Document excerpt ::

Say goodbye to your inner critic. 6 steps to inner peace.

Oct 27, 2019

Do you ever catch yourself thinking something negative or ‘bad’ about yourself? Do you believe the negative thoughts about yourself and have evidence to back up those feelings? Are you a perfectionist who finds it difficult to switch off and sees everyone else as ‘better’ than them in some way?

 

If you want to clear space in your mind and welcome flow, creativity, energy and zen in to your life then you will want to read on.

 

Firstly, fear not, you are not alone and there is something you can do about it. It’s time to kick your inner critic to the kerb. It will take patience, discipline and commitment but soon you will be reaping the rewards, living a more uplifting, light-hearted and positive life.

 

Let’s start by identifying what an inner critic is:

Your inner critic is that voice in your head that tells you ‘You’re not good enough’ ‘ You’re fat’ ‘ You can’t achieve that’ ‘Who do you think you are?’ ‘You're a joke’ ‘You’re seriously wearing that?’ ‘No one will love you’

  • Your inner critic is a bully.

  • Your inner critic is draining and kills confidence.

  • You inner critic wants you to fail and will find evidence to show you that you are rubbish.

  • Your inner critic serves no purpose and it is down to you to stand up to it and kick it to touch.

(Stored data)

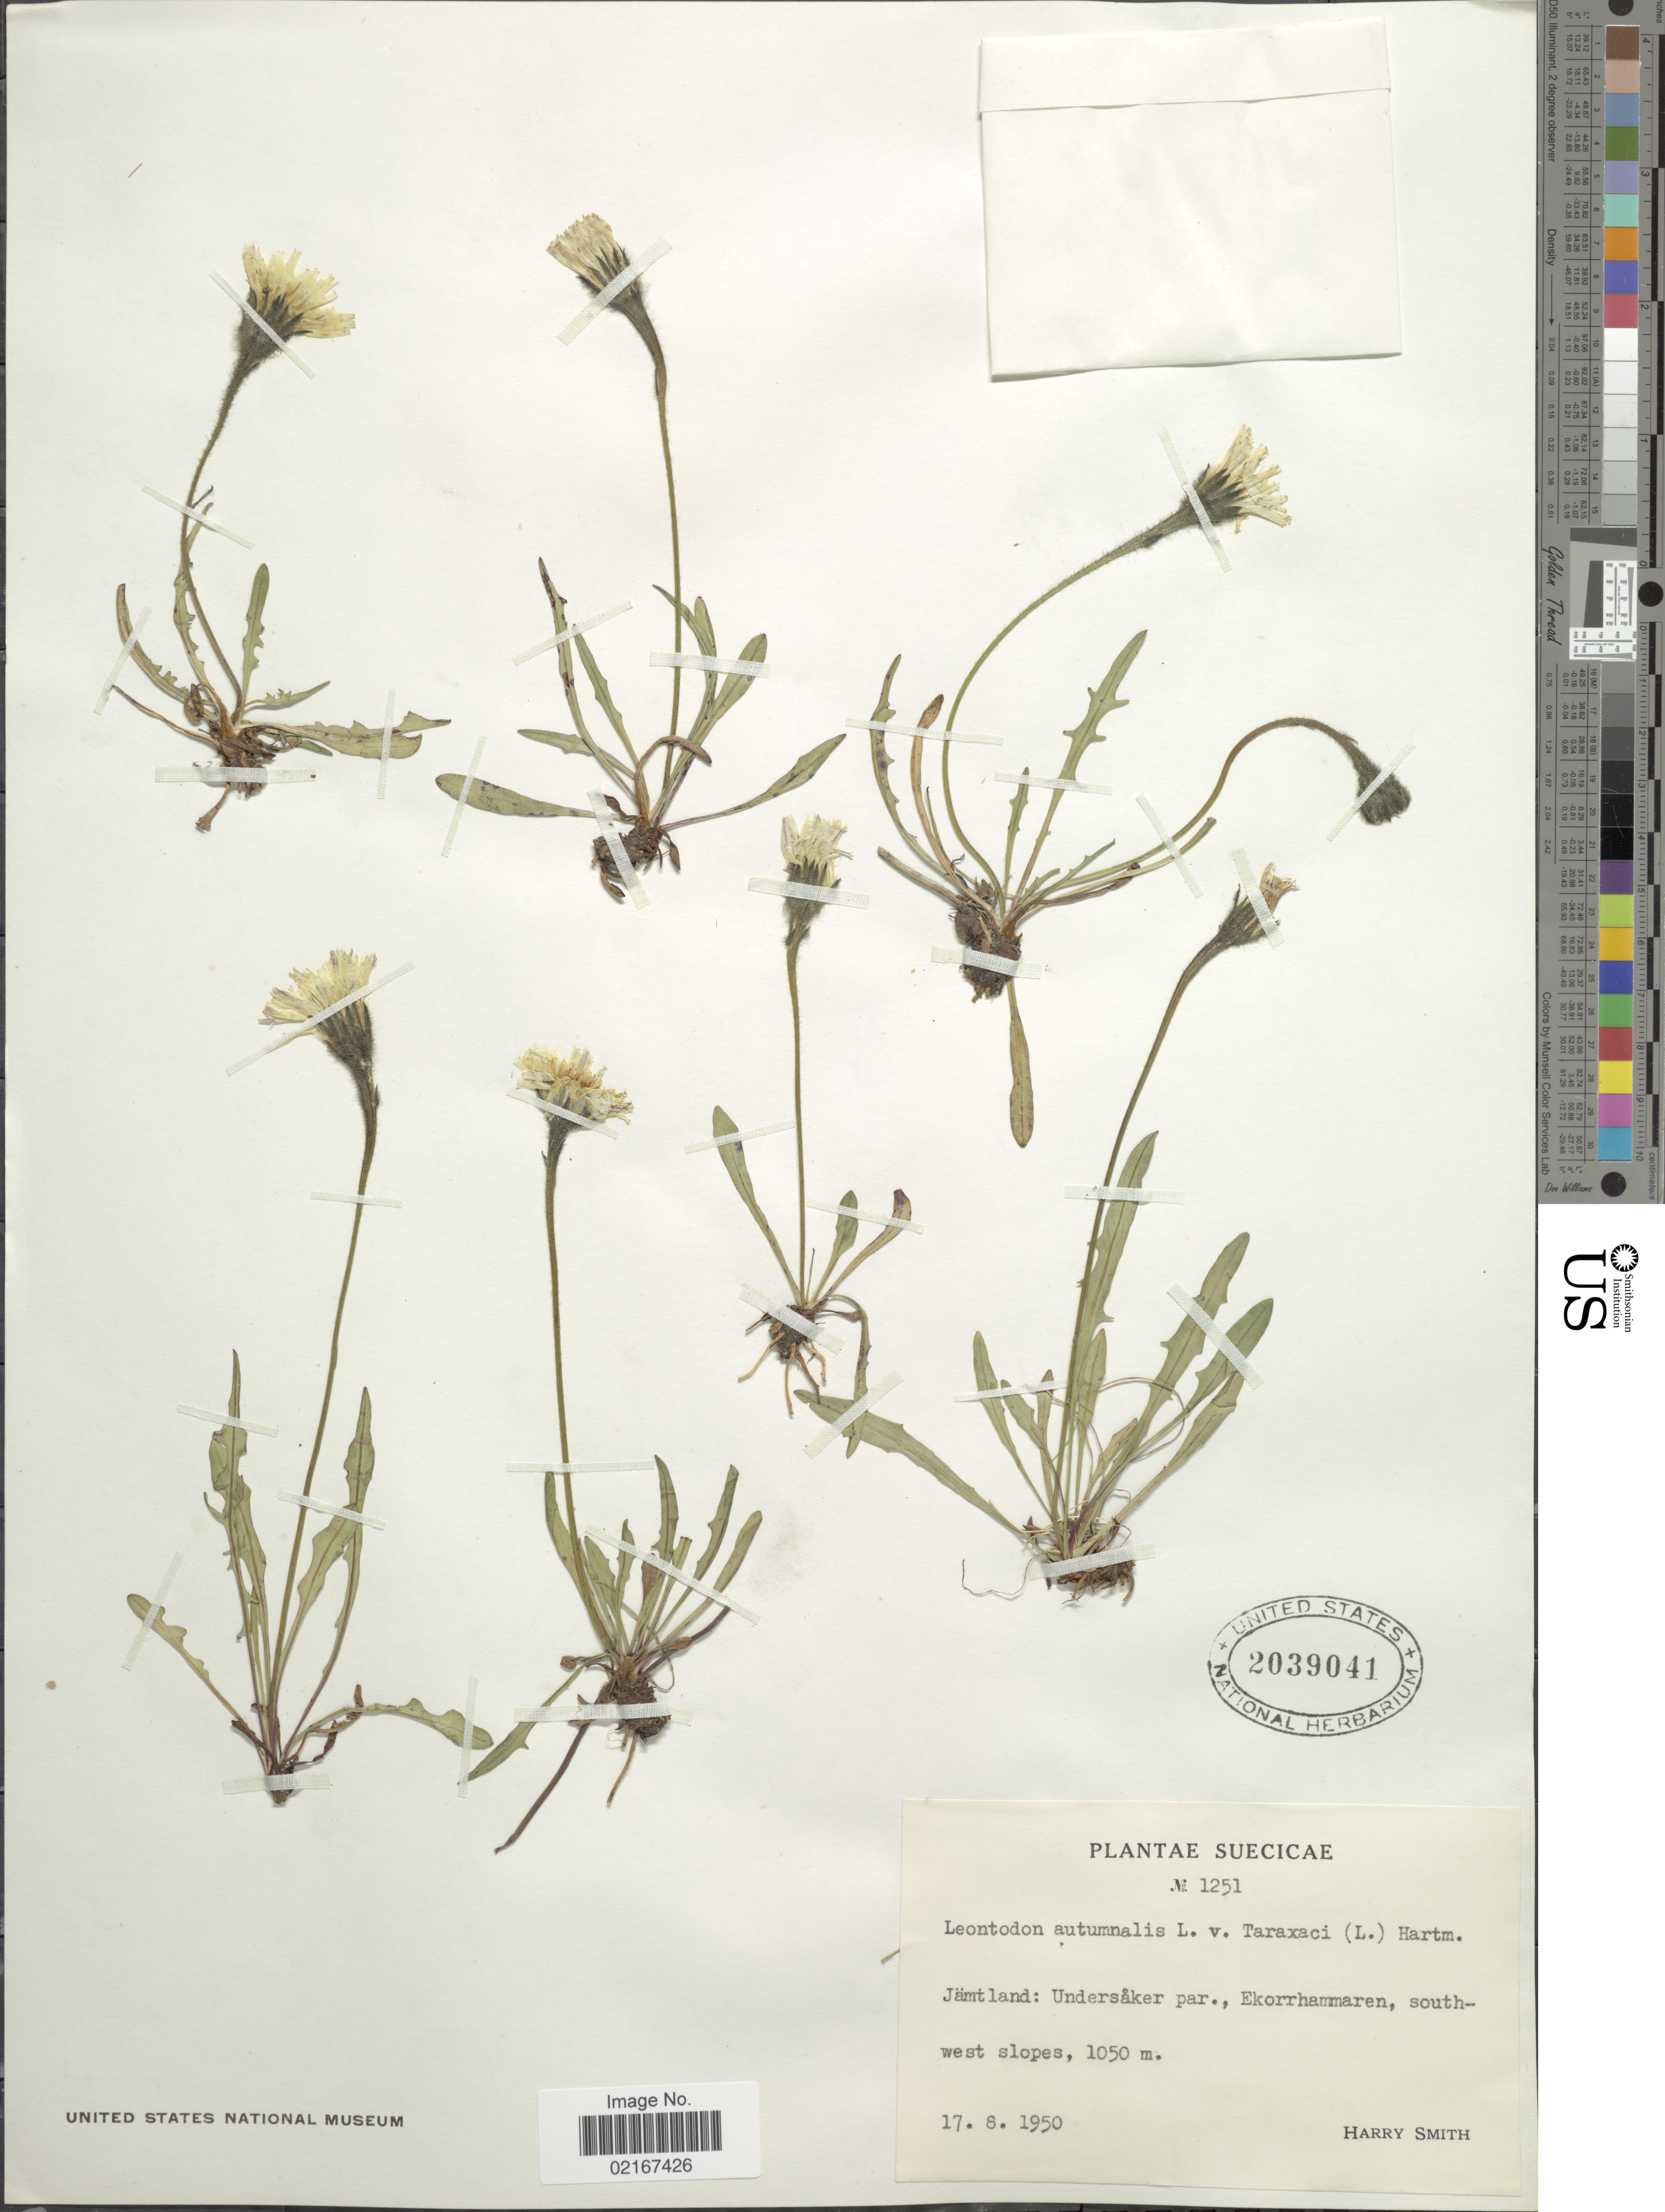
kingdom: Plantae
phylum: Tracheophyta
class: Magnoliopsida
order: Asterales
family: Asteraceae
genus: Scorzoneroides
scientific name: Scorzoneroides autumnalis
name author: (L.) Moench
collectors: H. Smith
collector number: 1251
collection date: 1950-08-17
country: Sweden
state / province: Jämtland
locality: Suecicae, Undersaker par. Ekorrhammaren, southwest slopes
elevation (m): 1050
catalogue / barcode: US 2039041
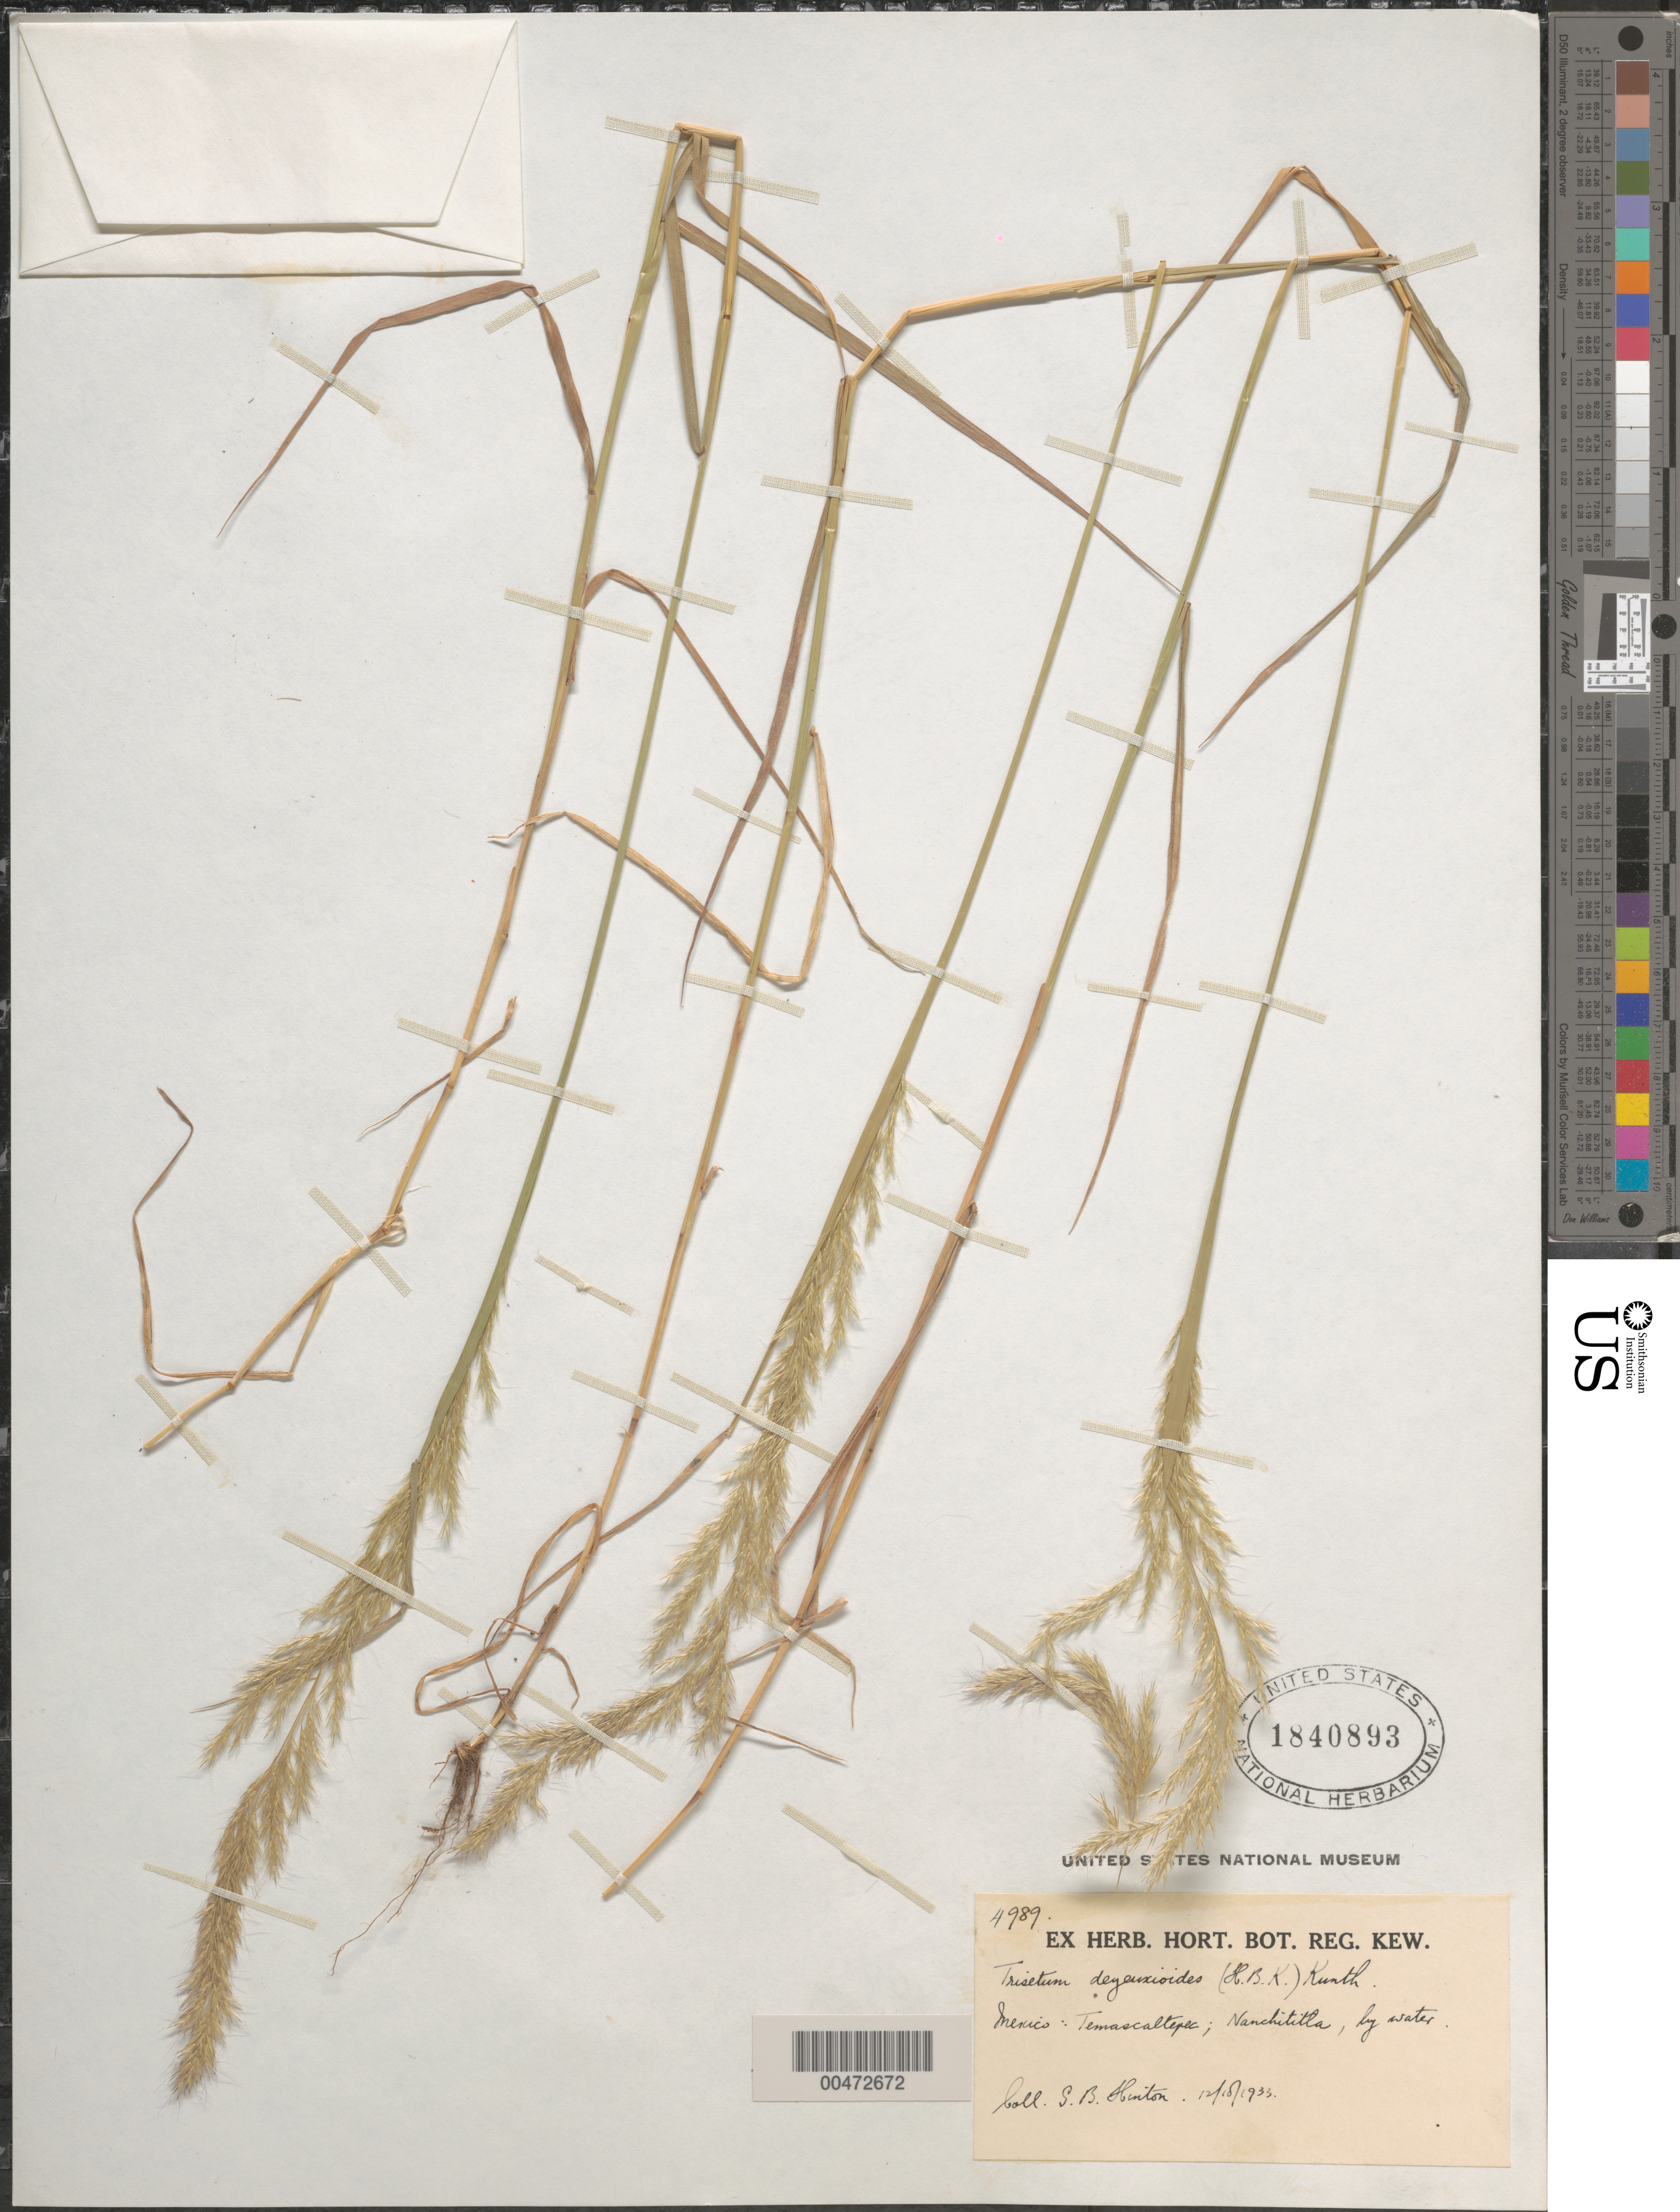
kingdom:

Short problem :: Pick up the inner-critic article again after its last bullet point and keep writing it in the same voice.

The response ::
Now you need to know how the inner critic will show up in your world:

  • Self-sabotage

  • Negative chatter in the background of your mind

  • Overthinking/over analysing

  • Inability to make decisions

  • Depression/anxiety

  • Needing validation from others

  • Over sensitive to situations

  • Catastrophise events

 

Understand that your inner critic was formed in your infancy and to a certain degree wants to keep you safe. With the information overload our brain takes on everyday, to save time it will work out if you have had a similar experience, good, bad or ugly then spit out a response that looks vaguely similar.

 

When you can take a step back and notice what’s going on; you can begin to rise above it, challenge your thoughts and clear space for beautiful new, horizons.

 

It’s time to love yourself and be your own best friend.

Try these strategies to help guide you.

  • Detach yourself from your inner critic. Give it a name - The moment you become aware of your negative self talk it will lose it’s power. Make it your mission on a daily, hourly, minute by minute basis to catch your thoughts and call it out. By giving your inner critic a name, you are not only detaching him/her from yourself but you are now empowered to choose if you listen to him or her.

  • Question your inner critic.. ‘Hey Fenula I hear you saying that I’m not good enough and that I’ll never get that promotion but I know that I can because I’m prepared, skilled and confident’

  • Beware of your language. Start to notice the way you talk yourself. The second you realise you are feeding yourself negative thoughts, STOP. Take a moment to acknowledge it’s your inner critic. Thank him/her for coming out to play but you are not interested. Replace that thought with a kind, positive and helpful new thought. ‘ You are so fat and ugly’ . Hear me when I tell you there is NO PLACE for these kind of thoughts. You wouldn’t say it to a friend, I’m betting you wouldn’t even say it to someone you don’t like so why is it ok to say it to yourself? Start NOW by replacing your negative, unhelpful language with beautiful, inspiring and compassionate words.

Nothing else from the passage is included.